Я извинился за свою бестактность.
– Не за что извиняться, – сказала она, уже глядя на сельские пейзажи, показавшиеся за окном. Я спросил, не американка ли она. Она подтвердила мою догадку.
– Я тоже американец, – сказал я.
– Я догадалась по вашему акценту, – заметила она с улыбкой. Я объяснил, что живу в Италии почти тридцать лет, но, хоть убей, никак не могу избавиться от акцента. В ответ на мой вопрос она сказала, что поселилась в Италии вместе с родителями, когда ей было двенадцать лет.
Мы оба ехали в Рим.
– По работе? – спросил я.
– Нет, не по работе. К отцу. Он нездоров, – объяснила она, а потом, подняв на меня глаза, добавила: – Думаю, этим и можно объяснить мою мрачность.
– Он серьезно болен?
– Похоже на то.
– Мне жаль, – сказал я.
Она пожала плечами:
– Такова жизнь! – А потом спросила другим тоном: – А вы?
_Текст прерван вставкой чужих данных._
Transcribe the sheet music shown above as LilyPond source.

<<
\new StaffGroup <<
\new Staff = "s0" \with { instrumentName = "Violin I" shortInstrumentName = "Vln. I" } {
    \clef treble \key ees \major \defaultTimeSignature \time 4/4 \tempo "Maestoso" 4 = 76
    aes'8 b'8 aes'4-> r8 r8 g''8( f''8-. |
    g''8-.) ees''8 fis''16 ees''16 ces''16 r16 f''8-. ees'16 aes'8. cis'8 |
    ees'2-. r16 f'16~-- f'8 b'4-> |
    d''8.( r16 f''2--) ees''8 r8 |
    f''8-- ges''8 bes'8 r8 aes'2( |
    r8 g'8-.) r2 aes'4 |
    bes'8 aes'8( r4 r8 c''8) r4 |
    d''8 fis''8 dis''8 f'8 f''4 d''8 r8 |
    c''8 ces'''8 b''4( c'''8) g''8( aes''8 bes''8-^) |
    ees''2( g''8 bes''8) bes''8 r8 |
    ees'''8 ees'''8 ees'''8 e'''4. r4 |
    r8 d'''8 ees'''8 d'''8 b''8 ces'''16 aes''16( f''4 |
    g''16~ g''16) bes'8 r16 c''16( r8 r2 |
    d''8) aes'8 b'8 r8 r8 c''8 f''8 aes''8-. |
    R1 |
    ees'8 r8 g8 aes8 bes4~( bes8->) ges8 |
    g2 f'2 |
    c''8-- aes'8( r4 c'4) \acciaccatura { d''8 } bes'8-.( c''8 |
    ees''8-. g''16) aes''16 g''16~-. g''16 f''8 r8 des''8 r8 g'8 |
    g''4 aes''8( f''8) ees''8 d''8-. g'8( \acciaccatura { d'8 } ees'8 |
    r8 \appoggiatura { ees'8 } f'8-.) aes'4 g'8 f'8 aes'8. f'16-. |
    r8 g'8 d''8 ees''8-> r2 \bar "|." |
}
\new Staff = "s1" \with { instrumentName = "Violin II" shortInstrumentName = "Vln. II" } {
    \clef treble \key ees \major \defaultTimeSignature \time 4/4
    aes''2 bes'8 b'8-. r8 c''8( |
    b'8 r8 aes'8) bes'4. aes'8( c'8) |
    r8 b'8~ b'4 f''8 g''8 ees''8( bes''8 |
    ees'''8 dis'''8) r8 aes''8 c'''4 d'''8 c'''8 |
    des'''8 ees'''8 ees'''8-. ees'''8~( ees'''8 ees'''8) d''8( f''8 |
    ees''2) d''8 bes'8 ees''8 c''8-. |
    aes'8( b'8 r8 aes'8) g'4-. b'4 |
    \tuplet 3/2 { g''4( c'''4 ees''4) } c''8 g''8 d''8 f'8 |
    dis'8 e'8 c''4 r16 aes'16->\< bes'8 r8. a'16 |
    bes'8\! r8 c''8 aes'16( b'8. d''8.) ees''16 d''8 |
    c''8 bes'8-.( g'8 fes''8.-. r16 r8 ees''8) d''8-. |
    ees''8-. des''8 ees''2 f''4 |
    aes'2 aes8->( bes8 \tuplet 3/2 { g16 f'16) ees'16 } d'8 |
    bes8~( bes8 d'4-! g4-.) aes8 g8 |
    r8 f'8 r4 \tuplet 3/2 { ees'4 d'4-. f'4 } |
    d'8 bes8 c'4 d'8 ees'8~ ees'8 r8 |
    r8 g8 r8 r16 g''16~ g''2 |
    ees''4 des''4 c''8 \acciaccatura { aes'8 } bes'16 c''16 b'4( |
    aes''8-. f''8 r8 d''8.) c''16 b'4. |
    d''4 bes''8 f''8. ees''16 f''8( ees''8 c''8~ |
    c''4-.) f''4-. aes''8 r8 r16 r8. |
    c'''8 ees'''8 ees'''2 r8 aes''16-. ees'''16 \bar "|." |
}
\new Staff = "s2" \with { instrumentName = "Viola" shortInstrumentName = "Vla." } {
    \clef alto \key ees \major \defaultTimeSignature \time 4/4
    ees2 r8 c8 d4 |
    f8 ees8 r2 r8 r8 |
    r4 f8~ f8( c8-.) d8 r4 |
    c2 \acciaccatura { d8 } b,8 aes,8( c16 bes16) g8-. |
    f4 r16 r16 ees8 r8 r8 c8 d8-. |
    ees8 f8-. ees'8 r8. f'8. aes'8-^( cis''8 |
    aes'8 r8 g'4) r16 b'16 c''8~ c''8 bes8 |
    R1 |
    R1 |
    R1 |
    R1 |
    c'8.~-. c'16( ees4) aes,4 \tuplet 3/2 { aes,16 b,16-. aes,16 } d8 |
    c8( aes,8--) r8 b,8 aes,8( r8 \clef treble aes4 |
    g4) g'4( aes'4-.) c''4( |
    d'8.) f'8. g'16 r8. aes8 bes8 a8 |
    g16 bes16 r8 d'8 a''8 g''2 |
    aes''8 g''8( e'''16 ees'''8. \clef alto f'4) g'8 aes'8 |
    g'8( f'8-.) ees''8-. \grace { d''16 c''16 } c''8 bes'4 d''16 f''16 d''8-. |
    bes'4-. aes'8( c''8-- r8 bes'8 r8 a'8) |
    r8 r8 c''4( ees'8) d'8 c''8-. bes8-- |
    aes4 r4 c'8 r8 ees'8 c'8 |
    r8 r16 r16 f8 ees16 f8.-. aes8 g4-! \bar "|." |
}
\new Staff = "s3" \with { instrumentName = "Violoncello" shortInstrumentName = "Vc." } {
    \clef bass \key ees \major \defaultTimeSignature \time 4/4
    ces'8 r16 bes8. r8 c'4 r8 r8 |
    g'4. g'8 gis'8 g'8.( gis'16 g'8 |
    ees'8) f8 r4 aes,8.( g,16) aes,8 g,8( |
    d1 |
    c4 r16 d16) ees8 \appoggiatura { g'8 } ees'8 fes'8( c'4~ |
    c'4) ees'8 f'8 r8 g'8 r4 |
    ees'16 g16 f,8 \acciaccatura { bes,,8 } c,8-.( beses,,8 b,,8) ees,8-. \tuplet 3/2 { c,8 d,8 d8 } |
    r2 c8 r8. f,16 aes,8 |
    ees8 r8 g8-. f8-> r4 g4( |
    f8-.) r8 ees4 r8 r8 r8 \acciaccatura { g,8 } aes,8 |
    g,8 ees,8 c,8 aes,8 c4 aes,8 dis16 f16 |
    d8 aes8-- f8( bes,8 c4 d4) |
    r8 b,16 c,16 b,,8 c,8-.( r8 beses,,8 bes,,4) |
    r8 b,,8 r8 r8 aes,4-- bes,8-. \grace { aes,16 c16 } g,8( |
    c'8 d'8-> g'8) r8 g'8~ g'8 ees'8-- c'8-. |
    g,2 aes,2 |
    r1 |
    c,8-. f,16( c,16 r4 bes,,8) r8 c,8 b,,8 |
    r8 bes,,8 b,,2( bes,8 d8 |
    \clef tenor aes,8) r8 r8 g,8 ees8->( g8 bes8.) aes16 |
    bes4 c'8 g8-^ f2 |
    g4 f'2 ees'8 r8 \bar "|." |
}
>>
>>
Работать или отдыхать едете?
Тогда я улыбнулся ее карикатурно-шаблонному вопросу и объяснил, что меня пригласили прочитать лекцию студентам университета. А еще я ехал повидать сына, который жил в Риме и должен был встретить меня на вокзале.
– Он, должно быть, милый мальчик.
Она явно иронизировала. Но мне понравилась ее легкая, неформальная манера; она легко переключалась с мрачного тона на беззаботный и ждала того же от собеседника. Тон девушки соответствовал ее простой одежде: туристические ботинки со сбитыми носами, джинсы, никакого макияжа и выцветшая красная рубашка в клетку, надетая поверх черной футболки и наполовину расстегнутая. И все же, несмотря на такой помятый вид, глаза у нее были зелеными, а брови черными. «Она знает, – подумал я, – она знает, наверняка знает, почему я задал ей такой глупый вопрос, спросил, отчего она такая мрачная. Конечно, незнакомцы всегда ищут повод завязать с ней разговор. Возможно, этим и объясняется ее вечно раздраженный вид, как будто говорящий “даже не пытайтесь”».